O que eu amo na beleza é a sua inovação e rapidez. Neste momento, há um foco em clean beauty, produtos naturais, mas o que eu vejo para o futuro é muito mais um apoio na ciência. Muitas marcas estão-se a concentrar em ingredientes naturais, o que é uma coisa boa, mas unicamente se não esgotarmos os recursos naturais do planeta. Por exemplo, parece-me estranho necessitar de 5 mil kilos de rosas para obter 1kilo de óleo de rosas, quando podemos muito bem fazê-lo em laboratório. Outro exemplo, o óleo de esqualeno, um ingrediente muito bom para a pele. Primeiramente retirado dos tubarões e mais tarde obtido através do azeite. Para mim, o próximo passo é a produção em laboratório [sem necessitarmos de tubarões ou azeitonas], é nesta direção que vejo a evolução da beleza. Em vez de colher da natureza, preferimos produzir em laboratório, a partir de bactérias, e desta forma não usamos os recursos naturais, o que para mim é toda a ideia da marca: trazer a biodiversidade de volta ao corpo. Pensar o corpo com a mesma preocupação que temos com o planeta e preservar a sua microbiologia, que também está a desaparecer.
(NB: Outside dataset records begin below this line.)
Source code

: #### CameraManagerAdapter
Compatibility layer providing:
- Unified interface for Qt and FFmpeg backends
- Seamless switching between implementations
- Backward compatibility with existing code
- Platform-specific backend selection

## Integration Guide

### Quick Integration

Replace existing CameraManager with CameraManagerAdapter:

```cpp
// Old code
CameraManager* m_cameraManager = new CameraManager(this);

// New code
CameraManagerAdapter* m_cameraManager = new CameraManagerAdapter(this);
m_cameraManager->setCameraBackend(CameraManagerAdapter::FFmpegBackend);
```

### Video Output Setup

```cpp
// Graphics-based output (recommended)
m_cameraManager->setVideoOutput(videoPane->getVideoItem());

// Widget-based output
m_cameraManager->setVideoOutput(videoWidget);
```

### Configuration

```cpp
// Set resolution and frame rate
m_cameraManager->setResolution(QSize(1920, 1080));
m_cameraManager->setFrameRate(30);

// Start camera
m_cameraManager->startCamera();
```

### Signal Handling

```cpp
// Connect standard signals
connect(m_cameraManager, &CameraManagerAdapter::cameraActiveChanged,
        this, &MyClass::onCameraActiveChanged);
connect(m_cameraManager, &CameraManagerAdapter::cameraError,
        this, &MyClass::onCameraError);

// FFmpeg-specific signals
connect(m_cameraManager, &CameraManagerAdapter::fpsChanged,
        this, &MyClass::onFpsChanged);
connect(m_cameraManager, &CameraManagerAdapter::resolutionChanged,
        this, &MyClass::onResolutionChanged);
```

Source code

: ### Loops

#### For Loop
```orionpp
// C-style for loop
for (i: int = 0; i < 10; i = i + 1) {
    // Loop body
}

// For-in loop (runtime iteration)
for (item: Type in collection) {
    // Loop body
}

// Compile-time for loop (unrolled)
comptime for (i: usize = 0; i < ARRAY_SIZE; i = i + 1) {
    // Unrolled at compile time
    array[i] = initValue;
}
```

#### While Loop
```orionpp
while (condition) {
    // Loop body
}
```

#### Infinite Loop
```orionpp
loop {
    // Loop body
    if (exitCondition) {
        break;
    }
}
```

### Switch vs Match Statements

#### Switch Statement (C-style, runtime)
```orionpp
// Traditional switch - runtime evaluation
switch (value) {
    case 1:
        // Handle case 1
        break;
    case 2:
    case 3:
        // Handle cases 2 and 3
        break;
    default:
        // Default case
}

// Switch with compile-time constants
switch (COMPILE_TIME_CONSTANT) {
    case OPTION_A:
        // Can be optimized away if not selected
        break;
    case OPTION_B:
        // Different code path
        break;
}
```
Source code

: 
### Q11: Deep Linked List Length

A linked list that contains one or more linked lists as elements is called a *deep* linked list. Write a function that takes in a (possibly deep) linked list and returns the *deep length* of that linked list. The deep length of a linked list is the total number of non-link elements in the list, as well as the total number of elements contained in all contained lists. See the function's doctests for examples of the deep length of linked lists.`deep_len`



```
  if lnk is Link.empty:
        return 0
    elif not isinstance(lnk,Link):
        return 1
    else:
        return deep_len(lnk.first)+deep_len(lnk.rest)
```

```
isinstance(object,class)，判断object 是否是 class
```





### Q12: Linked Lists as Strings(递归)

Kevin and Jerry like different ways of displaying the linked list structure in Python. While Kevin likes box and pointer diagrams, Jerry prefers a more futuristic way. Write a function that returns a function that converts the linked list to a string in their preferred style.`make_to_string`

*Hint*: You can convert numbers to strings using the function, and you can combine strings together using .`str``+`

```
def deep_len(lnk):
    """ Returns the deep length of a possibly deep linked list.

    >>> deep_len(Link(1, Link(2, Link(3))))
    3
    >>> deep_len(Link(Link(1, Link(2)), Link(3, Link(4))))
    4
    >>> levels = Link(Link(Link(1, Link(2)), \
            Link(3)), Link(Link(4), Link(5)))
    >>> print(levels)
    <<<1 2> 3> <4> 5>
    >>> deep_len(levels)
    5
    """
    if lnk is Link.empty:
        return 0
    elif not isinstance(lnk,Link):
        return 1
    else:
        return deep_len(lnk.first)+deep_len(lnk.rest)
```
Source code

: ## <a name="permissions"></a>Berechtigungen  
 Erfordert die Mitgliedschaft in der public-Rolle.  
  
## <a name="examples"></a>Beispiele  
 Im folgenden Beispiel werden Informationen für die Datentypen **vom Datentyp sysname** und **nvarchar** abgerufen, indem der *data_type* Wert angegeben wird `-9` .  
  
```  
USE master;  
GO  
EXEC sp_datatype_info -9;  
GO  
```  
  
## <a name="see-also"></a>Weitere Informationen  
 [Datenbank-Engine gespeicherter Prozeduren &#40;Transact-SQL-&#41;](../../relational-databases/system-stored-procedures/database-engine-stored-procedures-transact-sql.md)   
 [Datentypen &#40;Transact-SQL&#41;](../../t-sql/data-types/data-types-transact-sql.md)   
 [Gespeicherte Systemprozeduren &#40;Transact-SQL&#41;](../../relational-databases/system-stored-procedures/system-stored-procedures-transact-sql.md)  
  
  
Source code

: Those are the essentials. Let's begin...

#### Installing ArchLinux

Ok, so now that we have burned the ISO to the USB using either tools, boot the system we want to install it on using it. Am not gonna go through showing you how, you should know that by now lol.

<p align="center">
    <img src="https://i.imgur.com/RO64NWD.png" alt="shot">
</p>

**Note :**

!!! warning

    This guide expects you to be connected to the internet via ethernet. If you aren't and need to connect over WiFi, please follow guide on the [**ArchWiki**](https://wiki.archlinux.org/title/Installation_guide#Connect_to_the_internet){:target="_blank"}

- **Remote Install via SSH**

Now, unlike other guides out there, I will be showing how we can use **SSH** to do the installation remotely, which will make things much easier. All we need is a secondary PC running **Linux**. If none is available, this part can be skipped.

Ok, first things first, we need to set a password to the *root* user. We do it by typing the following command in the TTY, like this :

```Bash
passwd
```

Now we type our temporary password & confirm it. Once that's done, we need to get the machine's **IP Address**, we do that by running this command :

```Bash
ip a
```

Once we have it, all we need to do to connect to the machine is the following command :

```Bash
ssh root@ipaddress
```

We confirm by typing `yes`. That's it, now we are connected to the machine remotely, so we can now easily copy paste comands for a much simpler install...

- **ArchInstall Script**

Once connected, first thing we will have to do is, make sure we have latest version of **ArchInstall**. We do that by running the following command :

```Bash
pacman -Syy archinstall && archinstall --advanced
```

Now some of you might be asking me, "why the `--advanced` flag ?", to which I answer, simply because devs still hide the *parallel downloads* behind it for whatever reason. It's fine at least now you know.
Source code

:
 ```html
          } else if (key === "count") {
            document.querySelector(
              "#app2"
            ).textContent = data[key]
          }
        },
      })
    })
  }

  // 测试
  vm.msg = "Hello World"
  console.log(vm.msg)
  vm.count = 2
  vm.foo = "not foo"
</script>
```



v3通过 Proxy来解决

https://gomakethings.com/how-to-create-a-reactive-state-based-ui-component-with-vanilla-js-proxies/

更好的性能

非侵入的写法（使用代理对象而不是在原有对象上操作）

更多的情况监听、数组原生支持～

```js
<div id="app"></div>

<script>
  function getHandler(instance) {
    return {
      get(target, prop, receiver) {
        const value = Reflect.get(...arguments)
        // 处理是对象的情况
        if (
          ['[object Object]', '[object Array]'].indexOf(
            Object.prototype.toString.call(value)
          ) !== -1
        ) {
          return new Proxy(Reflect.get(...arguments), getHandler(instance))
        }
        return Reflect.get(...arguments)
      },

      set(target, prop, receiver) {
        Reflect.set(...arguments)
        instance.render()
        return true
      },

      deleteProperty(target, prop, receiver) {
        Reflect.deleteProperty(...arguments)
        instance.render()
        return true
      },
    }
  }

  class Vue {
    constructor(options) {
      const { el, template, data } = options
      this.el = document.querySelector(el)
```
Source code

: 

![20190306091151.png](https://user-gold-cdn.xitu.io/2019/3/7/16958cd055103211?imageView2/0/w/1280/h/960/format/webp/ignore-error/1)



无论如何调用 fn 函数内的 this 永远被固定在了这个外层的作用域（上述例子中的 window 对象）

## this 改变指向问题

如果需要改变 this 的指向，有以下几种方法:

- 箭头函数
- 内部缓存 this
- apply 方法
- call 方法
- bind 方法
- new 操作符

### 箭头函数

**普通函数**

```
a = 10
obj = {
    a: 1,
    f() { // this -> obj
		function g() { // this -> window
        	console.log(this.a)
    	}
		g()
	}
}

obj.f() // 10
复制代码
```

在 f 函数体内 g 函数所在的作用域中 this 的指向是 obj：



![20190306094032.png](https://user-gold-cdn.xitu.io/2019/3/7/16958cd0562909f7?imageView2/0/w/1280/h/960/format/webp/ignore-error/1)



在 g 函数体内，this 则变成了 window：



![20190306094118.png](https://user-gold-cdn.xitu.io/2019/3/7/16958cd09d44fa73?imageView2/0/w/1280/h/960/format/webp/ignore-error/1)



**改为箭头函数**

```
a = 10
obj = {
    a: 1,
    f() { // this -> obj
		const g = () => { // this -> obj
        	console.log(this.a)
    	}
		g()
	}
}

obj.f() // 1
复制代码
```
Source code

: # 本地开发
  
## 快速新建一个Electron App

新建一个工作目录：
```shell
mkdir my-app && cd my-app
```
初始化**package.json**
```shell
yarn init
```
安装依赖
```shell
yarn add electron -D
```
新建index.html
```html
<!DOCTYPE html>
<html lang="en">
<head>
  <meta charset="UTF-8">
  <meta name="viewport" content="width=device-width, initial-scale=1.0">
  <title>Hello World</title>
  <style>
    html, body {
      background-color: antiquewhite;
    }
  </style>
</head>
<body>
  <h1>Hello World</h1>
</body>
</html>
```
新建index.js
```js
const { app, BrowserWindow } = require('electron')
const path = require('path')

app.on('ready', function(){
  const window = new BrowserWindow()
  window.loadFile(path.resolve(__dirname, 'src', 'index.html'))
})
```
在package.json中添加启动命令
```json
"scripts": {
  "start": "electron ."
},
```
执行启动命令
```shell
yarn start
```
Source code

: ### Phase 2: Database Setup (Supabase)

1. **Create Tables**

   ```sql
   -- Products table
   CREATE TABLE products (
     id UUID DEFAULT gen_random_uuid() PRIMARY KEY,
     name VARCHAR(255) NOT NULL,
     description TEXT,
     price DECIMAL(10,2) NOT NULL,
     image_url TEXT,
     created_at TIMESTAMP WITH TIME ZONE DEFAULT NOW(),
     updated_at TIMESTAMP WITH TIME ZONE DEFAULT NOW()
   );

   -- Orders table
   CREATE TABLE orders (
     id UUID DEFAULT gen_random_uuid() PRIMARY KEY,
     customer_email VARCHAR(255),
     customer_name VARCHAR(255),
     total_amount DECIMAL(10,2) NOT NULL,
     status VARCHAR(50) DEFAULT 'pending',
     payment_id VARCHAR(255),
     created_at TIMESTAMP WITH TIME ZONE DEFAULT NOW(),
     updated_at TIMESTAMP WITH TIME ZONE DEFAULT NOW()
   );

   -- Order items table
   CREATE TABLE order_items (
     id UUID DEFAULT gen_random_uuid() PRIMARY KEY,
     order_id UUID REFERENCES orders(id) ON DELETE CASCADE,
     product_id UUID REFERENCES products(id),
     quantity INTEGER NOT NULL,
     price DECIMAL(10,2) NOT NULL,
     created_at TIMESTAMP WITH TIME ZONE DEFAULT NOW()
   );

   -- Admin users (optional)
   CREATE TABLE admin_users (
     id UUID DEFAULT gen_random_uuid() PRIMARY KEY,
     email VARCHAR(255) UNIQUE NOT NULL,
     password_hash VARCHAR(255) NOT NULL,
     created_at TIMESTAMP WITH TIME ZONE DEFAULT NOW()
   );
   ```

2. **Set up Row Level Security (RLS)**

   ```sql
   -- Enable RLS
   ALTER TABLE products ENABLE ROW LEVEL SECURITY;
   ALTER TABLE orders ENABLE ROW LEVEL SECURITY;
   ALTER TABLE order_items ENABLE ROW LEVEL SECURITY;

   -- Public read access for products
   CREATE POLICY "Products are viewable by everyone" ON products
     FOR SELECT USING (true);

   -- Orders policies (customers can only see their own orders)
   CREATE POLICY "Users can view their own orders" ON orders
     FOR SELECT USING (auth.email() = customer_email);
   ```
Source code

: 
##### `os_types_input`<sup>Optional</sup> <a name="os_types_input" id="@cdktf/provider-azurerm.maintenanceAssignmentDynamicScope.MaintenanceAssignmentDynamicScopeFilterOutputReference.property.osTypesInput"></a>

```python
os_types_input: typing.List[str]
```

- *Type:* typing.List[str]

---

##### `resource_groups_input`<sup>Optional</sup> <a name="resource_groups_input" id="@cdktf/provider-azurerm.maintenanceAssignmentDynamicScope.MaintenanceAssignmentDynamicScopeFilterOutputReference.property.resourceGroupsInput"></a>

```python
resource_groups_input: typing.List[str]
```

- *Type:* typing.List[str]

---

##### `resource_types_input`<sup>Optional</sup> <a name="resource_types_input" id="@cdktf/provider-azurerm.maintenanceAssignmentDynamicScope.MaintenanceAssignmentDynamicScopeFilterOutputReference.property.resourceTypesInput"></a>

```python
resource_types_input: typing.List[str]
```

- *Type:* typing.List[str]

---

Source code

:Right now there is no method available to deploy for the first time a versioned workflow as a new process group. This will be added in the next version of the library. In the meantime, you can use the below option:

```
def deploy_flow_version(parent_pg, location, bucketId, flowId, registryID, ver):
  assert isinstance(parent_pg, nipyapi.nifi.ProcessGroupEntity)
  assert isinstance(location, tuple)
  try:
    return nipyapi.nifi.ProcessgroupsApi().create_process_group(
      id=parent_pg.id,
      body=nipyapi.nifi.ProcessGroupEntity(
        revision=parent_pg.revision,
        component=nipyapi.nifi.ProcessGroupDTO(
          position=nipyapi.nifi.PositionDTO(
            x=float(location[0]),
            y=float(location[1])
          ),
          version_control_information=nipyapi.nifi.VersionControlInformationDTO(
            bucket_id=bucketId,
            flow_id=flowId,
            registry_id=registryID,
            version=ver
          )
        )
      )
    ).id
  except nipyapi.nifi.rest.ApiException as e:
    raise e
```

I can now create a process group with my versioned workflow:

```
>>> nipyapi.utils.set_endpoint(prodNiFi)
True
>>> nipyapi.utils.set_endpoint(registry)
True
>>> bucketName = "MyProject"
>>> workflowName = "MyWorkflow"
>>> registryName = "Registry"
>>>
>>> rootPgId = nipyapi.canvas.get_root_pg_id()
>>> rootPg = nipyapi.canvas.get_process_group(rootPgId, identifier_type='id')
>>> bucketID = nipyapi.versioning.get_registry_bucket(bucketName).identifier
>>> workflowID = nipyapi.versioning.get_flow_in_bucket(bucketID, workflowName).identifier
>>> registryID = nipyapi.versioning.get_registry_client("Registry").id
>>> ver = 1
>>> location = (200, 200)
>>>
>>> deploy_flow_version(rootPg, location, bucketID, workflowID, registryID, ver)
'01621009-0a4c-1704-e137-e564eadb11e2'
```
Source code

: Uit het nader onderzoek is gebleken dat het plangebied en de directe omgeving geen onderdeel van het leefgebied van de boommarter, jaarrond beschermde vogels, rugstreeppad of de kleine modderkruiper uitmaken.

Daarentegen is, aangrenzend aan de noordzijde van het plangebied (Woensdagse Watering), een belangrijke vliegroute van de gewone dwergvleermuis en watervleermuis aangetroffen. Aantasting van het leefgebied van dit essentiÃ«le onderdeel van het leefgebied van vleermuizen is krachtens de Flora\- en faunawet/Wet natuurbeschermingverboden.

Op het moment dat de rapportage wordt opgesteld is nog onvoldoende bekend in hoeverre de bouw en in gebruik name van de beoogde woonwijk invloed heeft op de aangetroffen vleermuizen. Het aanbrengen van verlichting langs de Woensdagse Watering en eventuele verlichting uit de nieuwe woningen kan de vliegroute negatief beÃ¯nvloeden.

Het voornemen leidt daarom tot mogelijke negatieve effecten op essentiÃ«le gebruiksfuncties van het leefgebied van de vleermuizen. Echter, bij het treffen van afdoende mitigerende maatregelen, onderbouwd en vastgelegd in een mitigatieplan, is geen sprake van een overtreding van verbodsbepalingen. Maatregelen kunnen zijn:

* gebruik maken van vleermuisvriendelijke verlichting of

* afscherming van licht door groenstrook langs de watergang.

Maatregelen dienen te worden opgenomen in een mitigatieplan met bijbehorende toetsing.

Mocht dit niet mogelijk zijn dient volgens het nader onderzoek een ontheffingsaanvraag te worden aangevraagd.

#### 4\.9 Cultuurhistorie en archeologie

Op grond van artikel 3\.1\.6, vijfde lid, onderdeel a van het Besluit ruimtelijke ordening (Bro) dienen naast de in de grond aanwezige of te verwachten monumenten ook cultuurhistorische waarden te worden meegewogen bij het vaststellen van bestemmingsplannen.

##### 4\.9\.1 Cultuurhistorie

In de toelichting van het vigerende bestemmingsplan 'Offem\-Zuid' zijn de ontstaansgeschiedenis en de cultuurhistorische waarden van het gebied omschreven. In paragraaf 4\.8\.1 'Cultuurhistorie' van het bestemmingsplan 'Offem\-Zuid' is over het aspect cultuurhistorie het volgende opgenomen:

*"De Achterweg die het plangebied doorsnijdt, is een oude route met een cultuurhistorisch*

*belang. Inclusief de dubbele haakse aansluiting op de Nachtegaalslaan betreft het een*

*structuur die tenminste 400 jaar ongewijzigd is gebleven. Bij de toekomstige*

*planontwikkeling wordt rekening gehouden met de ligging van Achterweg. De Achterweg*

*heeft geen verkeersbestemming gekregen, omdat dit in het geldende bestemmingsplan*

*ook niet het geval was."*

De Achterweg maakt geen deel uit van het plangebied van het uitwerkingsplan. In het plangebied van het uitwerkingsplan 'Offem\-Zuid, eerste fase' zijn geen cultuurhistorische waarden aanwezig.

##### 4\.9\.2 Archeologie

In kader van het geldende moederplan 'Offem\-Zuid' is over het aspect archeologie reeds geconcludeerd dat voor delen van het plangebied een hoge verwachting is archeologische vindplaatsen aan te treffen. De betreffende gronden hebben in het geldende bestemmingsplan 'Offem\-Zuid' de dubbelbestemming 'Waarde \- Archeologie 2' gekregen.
É uma forma de pensar a sustentabilidade…

Hoje há um grande foco no packaging, por exemplo, mas para mim é muito importante termos uma rotina curta e minimalista, com poucos ingredientes, os necessários, dentro de cada produto. Vejo a beleza de uma forma holística, a qualidade da pele não é só o que colocamos nela, mas também como comemos, como dormimos. Penso que o futuro da beleza é muito mais do que novos cremes.

Com formação na área da ciência, como é liderar uma empresa com diferentes funções associadas?

É uma pergunta que nunca me fazem. Eu escolhi Farmácia porque pensei: vou estar atrás do microscópio toda a minha vida, não terei de falar e interagir com pessoas, e realmente não foi isso que aconteceu porque hoje em dia dou palestras, conferências, lidero dez pessoas e tenho de falar sobre finanças, investimento... Para uma cientista, é um grande desafio a nível pessoal – eu amo, porque descubro e aprendo coisas novas todos os dias – mas não era assim que me via.

Algum conselho para quem ter um negócio próprio?

Duas coisas que me disseram e que guardo comigo. A primeira é falar sobre o projeto – ninguém vai roubar a tua ideia. Eu sempre debati ideias e falei sobre micróbios até que alguém me disse que eu tinha o suficiente para criar uma empresa – e isso nunca teria acontecido se eu não tivesse falado muito sobre o assunto. Não ter medo de partilhar. A segunda tem a ver com o meu medo financeiro de deixar o emprego anterior. Uma amiga disse-me: Marie, ou vai ser a linha mais bonita do teu currículo ou nunca mais vais precisar de um CV. Ela estava certa, no pior cenário voltaria ao meu emprego.

Como é um dia normal de trabalho?

Não há dia normal, o que adoro. Há duas semanas estava no Japão a fazer uma apresentação numa conferência, na semana passada estava em França a preparar-me para o lançamento de um novo produto e a visitar a fábrica. Esta semana reúno-me com a minha equipa e discutimos e a estratégia para a marca. Hoje tenho uma reunião sobre logística.

Como define sucesso?

Dinheiro e poder não me interessam muito. O que me deixa feliz é ver a minha equipa crescer em todo o seu potencial, aprendendo e entusiasmando-se. De cada vez que os vejo a discutir um assunto super complicado, que nem mesmo eu entendo, sinto-me tão orgulhosa e feliz.